Dochodziła siódma. Nie mogła spać. Ciągle myślała o powrocie
Michała oraz zachowaniu Matta. W odróżnieniu od pierwszej wiadomości, dzięki
tej drugiej nie mogła przestać się uśmiechać. Czuła się, jak zakochana
nastolatka. Dopiero teraz potrafiła się do tego przyznać. Przestała oszukiwać
samą siebie. Nikłe, poranne światło wpadało do jej pokoju. Wpatrywała się w świat
zza oknem, jakby oczekiwała, że właśnie tam znajdzie odpowiedź na każde
dręczące ją pytanie. Nagle przypomniała sobie, że to już dziś ma przyjechać jej
najlepsza przyjaciółka. Wyskoczyła, jak oparzona z łóżka czując jednocześnie
ogromną ulgę. Nareszcie będą mogły szczerze porozmawiać. Cześć jarzma, z którą
zmaga się jedna przejdzie na drugą. To właśnie przyjaźń.

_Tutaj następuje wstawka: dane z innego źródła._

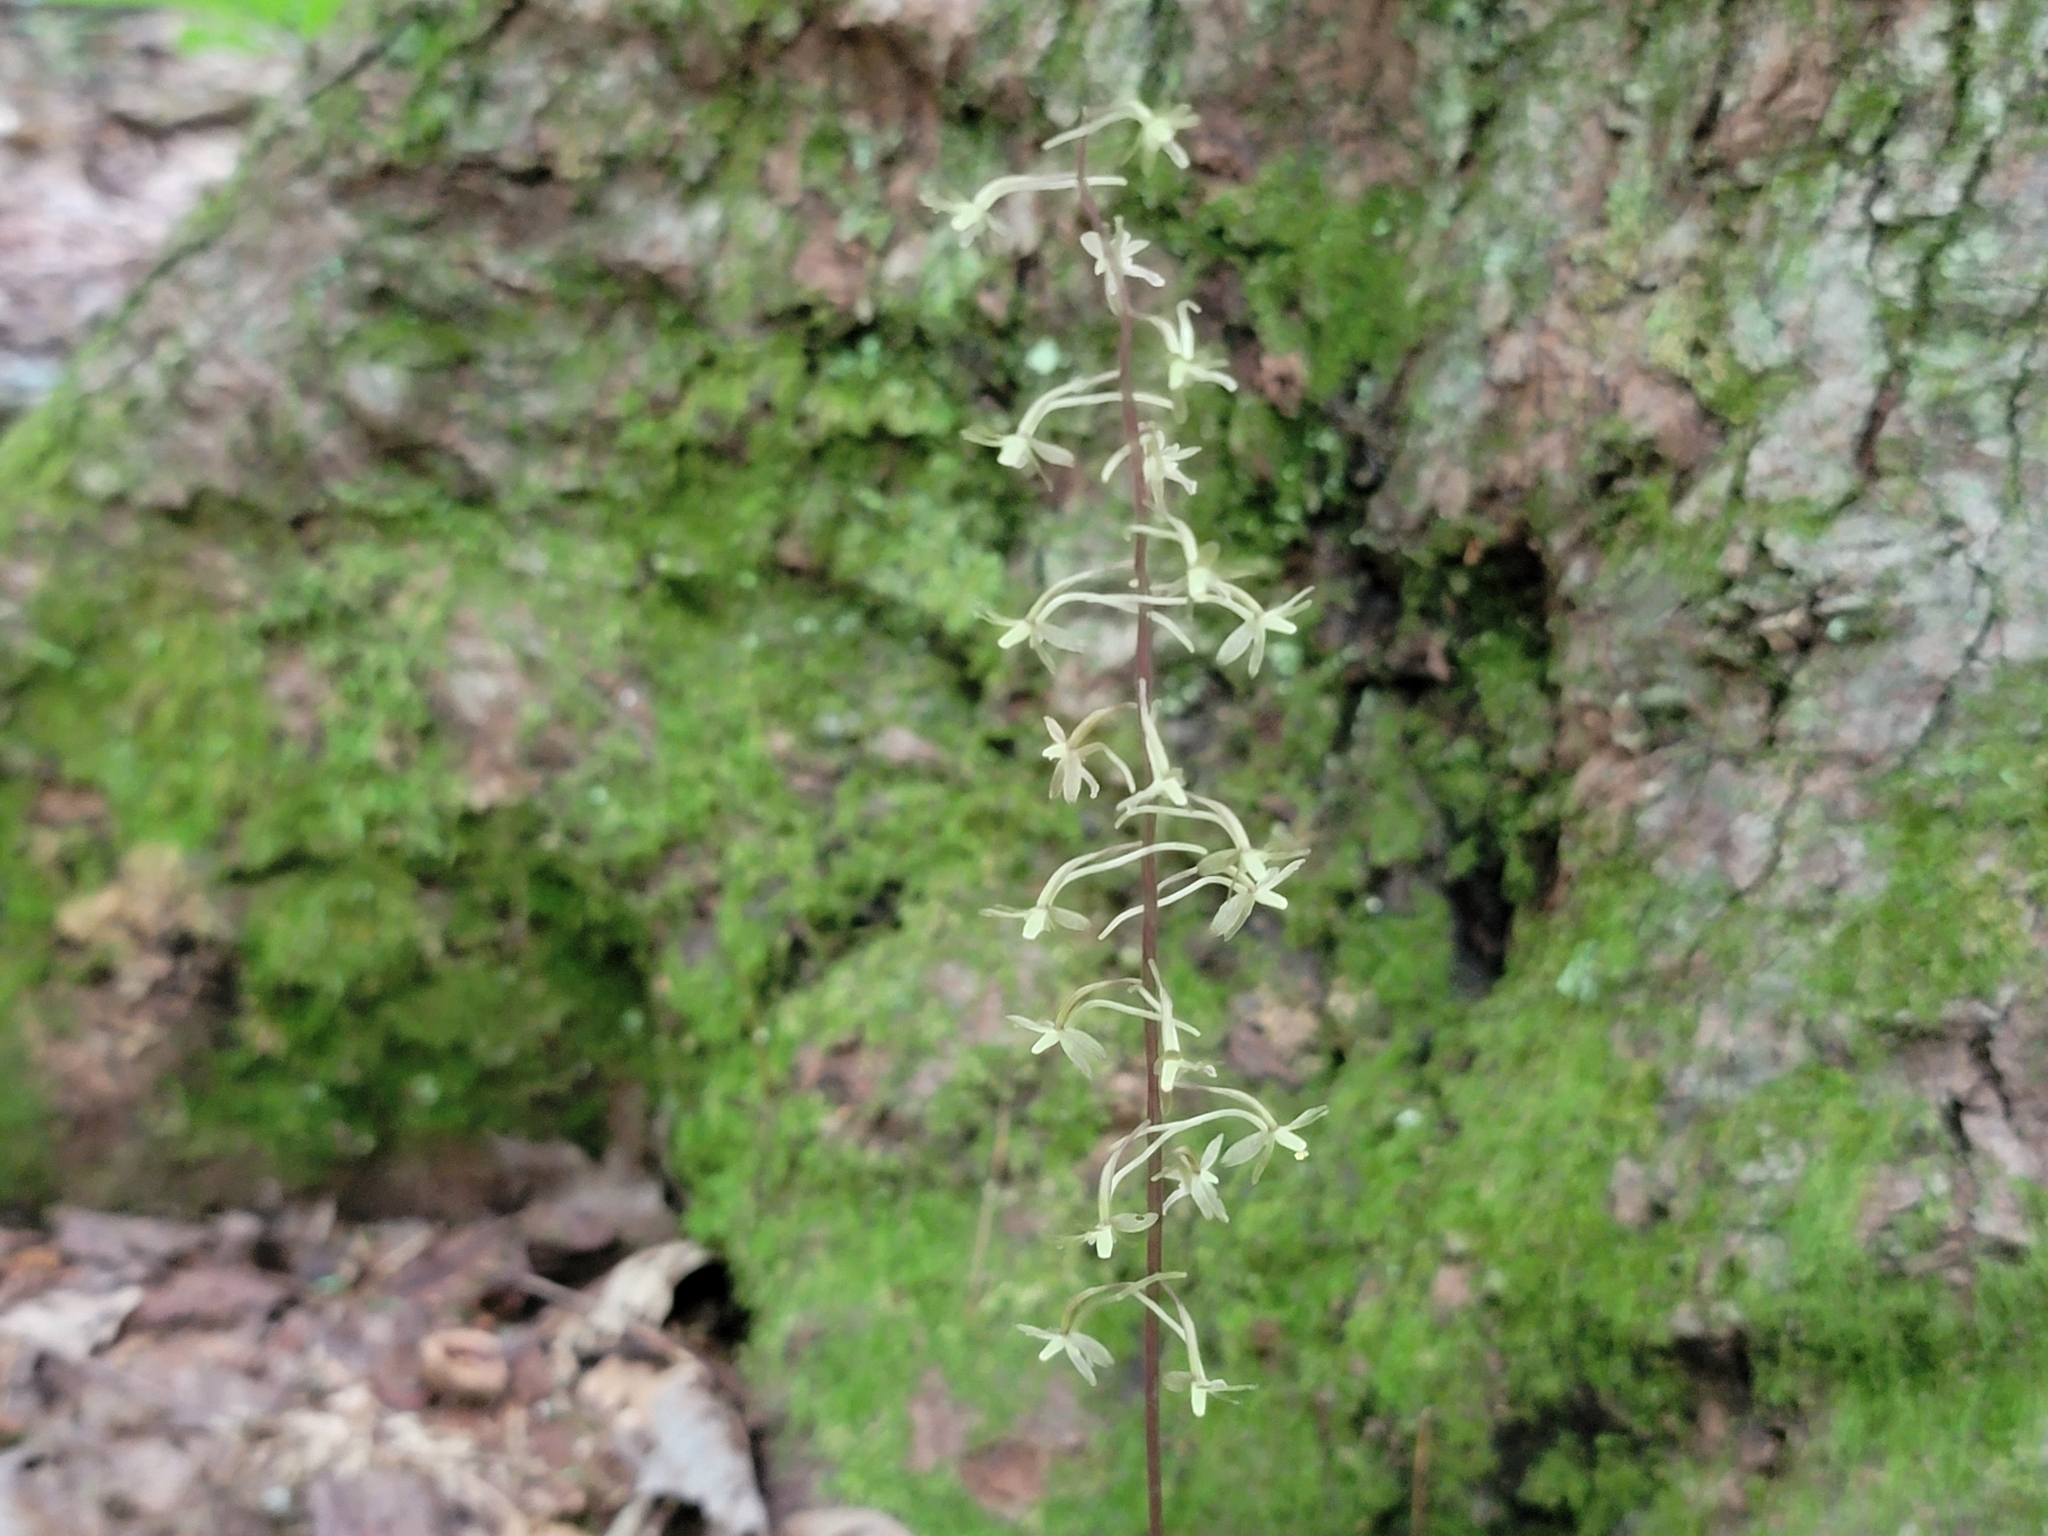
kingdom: Plantae
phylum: Tracheophyta
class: Liliopsida
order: Asparagales
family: Orchidaceae
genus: Tipularia
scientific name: Tipularia discolor
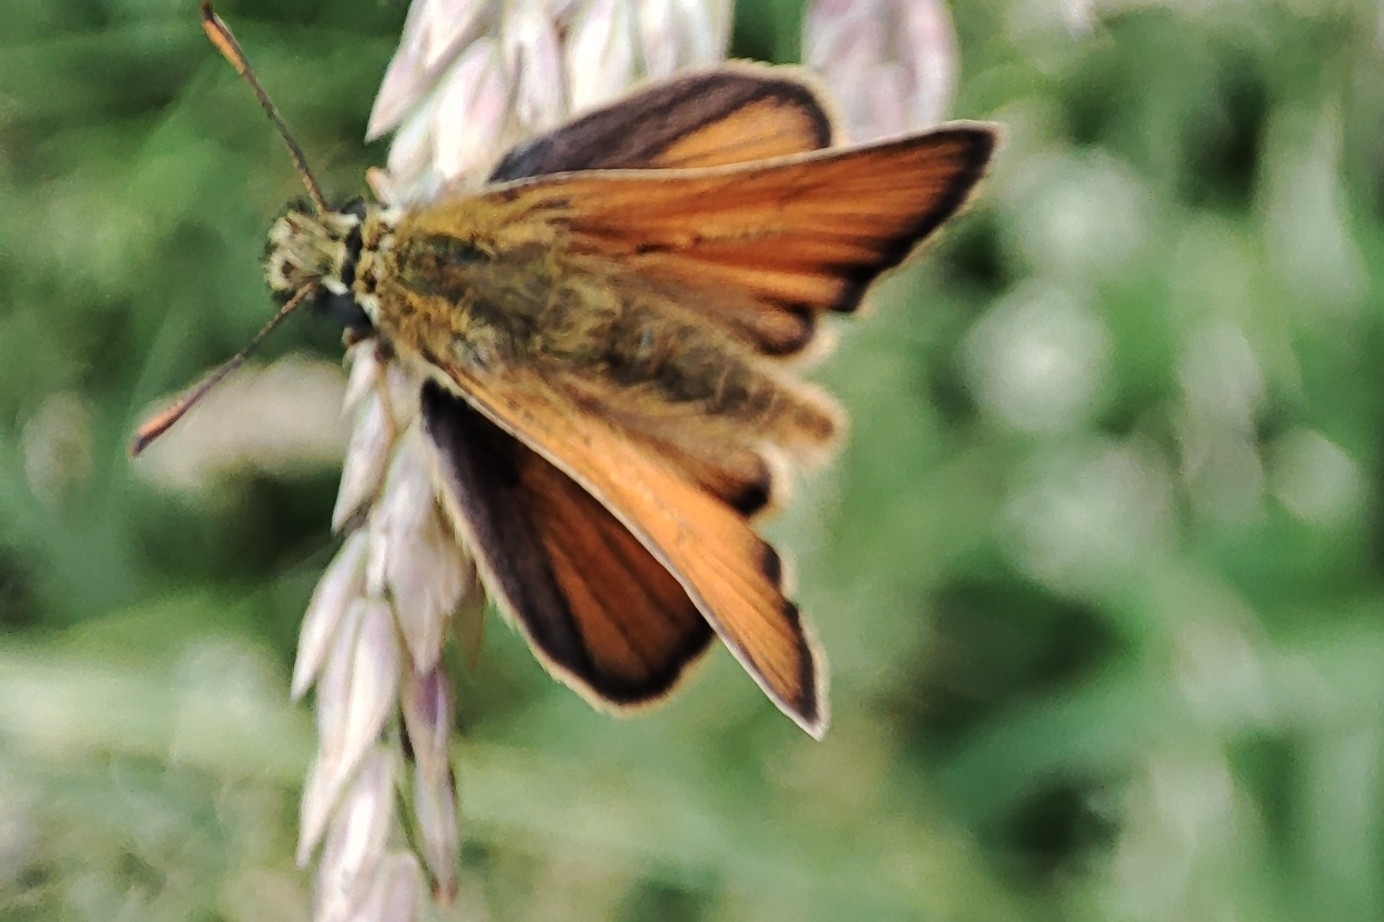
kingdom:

Szybko zjadła małe śniadanie, po czym zaczęła sprzątać
mieszkanie. Parę godzin później, kiedy kilka złączonych ze sobą pomieszczeń
wyglądało względnie dobrze postanowiła wybrać się na zakupy. Chciała
przygotować coś dobrego do jedzenia. Lubiła gotować, szczególnie dla bliskich
jej osób. Wyszła z domu. Ciepłe, wrześniowe słońce ogrzewało jej twarz. To
ostatnie dni, kiedy mieszkańcy Rzeszowa mogli się nim nacieszyć. Czas nie znał
litości. Lato ustąpiło jesieni. Sprawy, którymi ludzie żyli wczoraj, dziś są
już nieważne. Wczorajsi bohaterowie nie istnieją. Delikatne podmuchy wiatru
owiewały jej dłonie i policzki, których dotykał parę dni temu. Wciąż nie mogła pozbyć się uczucia dreszczu,
który wtedy przewędrował przez całe jej ciało. Tymczasem on wyjechał do Gdańska
grać tam kolejny mecz. Było jej to na rękę. Miała czas, by wszystko przemyśleć.
Niby rozmawiali przez telefon, ale wciąż nie wiedziała, czy potrafiłaby spojrzeć
mu w oczy, tak jak wcześniej. Udawać, że nic się nie stało, że nie zrodziło się
między nimi żadne uczucie. A może tym małym gestem zamknął pewien rozdział? Nie
wykluczała tego. W zasadzie tylko czekała, aż wróci. Ciekawiło ją, jak on się
zachowa. Jedno wiedziała na pewno. Nic już nie będzie takie samo. W głębi serca,
jednak cieszyła się z tego powodu.
Wróciła do domu. Nałożyła na siebie ulubione dresy, a włosy
związała w koński ogon. Wzięła się za krojenie warzyw. W rytmie ulubionej
muzyki wszystko wychodziło lepiej. Nawet czas do przyjazdu przyjaciółki nie
dłużył się jej tak bardzo. Punktualnie o czternastej włączyła telewizor, by
obejrzeć mecz jej ukochanej drużyny. Przegrywając paluszki przeżywała kolejne
akcje. Niedługo po wygranym spotkaniu usłyszała dzwonek swojego telefonu.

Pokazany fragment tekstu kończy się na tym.